# 2.3 Code Brief: Train and Visualize Decision Trees

Quick reference for training, visualizing, and extracting rules from decision trees.

## Setup

In [None]:
import pandas as pd
import numpy as np
import pickle
from sklearn.tree import plot_tree, export_text
import matplotlib.pyplot as plt

## Load Data and Models

In [None]:
root_filepath = '/content/drive/MyDrive/projects/Applied-Data-Analytics-For-Higher-Education-Course-2/'
data_filepath = f'{root_filepath}data/'
models_path = f'{root_filepath}course_3/models/'

df_training = pd.read_csv(f'{data_filepath}training.csv')
X_train = df_training
y_train = df_training['SEM_3_STATUS']

balanced_dt_model = pickle.load(open(f'{models_path}balanced_decision_tree_model.pkl', 'rb'))

## Train Model

In [None]:
balanced_dt_model.fit(X_train, y_train)
tree = balanced_dt_model.named_steps['classifier']

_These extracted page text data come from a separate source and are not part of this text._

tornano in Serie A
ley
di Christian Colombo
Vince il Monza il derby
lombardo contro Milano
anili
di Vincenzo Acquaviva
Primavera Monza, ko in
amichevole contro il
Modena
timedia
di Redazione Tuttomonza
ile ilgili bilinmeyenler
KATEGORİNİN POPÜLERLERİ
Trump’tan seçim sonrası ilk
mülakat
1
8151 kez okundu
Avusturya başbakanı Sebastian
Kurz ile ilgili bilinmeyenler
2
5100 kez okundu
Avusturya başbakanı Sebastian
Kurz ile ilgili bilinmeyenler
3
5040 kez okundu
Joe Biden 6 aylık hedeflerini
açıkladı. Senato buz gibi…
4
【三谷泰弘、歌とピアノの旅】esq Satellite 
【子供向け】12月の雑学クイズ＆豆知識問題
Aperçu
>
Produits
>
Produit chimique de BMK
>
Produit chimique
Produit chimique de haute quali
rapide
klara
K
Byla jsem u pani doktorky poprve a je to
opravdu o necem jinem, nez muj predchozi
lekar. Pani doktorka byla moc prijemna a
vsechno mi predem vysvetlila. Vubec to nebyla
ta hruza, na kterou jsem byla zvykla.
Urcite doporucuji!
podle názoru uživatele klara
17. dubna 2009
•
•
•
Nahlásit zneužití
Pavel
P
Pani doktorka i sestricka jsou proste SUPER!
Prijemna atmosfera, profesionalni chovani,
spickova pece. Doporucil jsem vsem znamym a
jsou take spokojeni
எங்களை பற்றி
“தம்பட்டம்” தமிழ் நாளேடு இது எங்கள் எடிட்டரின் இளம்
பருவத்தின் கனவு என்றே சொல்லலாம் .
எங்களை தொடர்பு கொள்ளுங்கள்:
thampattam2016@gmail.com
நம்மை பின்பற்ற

print(f"Tree depth: {tree.get_depth()}")
print(f"Number of leaves: {tree.get_n_leaves()}")

## Get Feature Names

In [None]:
preprocessor = balanced_dt_model.named_steps['preprocessing']
numerical_columns = ['HS_GPA', 'GPA_1', 'GPA_2', 'DFW_RATE_1', 'DFW_RATE_2', 'UNITS_ATTEMPTED_1', 'UNITS_ATTEMPTED_2']

preprocessor.fit(X_train)
cat_encoder = preprocessor.named_transformers_['cat']
cat_feature_names = cat_encoder.get_feature_names_out(['GENDER', 'RACE_ETHNICITY', 'FIRST_GEN_STATUS']).tolist()
feature_names = numerical_columns + cat_feature_names

## Text Representation

In [None]:
tree_rules = export_text(tree, feature_names=feature_names, max_depth=4)
print(tree_rules)

## Graphical Visualization

In [None]:
plt.figure(figsize=(20, 12))
plot_tree(tree, feature_names=feature_names, class_names=['Enrolled', 'Not Enrolled'],
          filled=True, rounded=True, fontsize=8, max_depth=3)
plt.title('Decision Tree (First 3 Levels)', fontsize=14)
plt.tight_layout()
plt.show()

## Feature Importance

In [None]:
importances = tree.feature_importances_
importance_df = pd.DataFrame({
    'Feature': feature_names,
    'Importance': importances
}).sort_values('Importance', ascending=False)

print("Feature Importances:")
display(importance_df[importance_df['Importance'] > 0])

## Save Trained Model

In [None]:
pickle.dump(balanced_dt_model, open(f'{models_path}balanced_decision_tree_trained.pkl', 'wb'))
print("Saved trained model.")